DIRECTIONS> In the data below, replace every occurrence of "Серия" with "Коллекция" and reproduce all other lines unchanged. Omit the pictures from your answer.

Records from a data collection
--- START ---

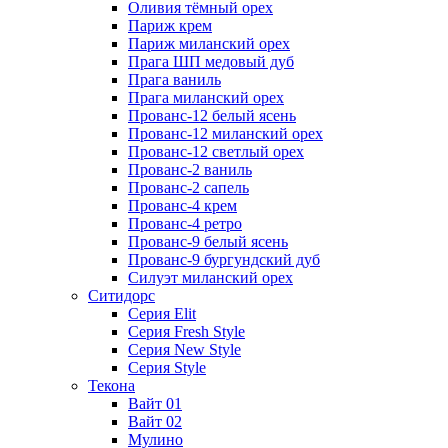
Оливия тёмный орех
Париж крем
Париж миланский орех
Прага ШП медовый дуб
Прага ваниль
Прага миланский орех
Прованс-12 белый ясень
Прованс-12 миланский орех
Прованс-12 светлый орех
Прованс-2 ваниль
Прованс-2 сапель
Прованс-4 крем
Прованс-4 ретро
Прованс-9 белый ясень
Прованс-9 бургундский дуб
Силуэт миланский орех
Ситидорс
Серия Elit
Серия Fresh Style
Серия New Style
Серия Style
Текона
Вайт 01
Вайт 02
Мулино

--- END ---

ANSWER BELOW>
Оливия тёмный орех
Париж крем
Париж миланский орех
Прага ШП медовый дуб
Прага ваниль
Прага миланский орех
Прованс-12 белый ясень
Прованс-12 миланский орех
Прованс-12 светлый орех
Прованс-2 ваниль
Прованс-2 сапель
Прованс-4 крем
Прованс-4 ретро
Прованс-9 белый ясень
Прованс-9 бургундский дуб
Силуэт миланский орех
Ситидорс
Коллекция Elit
Коллекция Fresh Style
Коллекция New Style
Коллекция Style
Текона
Вайт 01
Вайт 02
Мулино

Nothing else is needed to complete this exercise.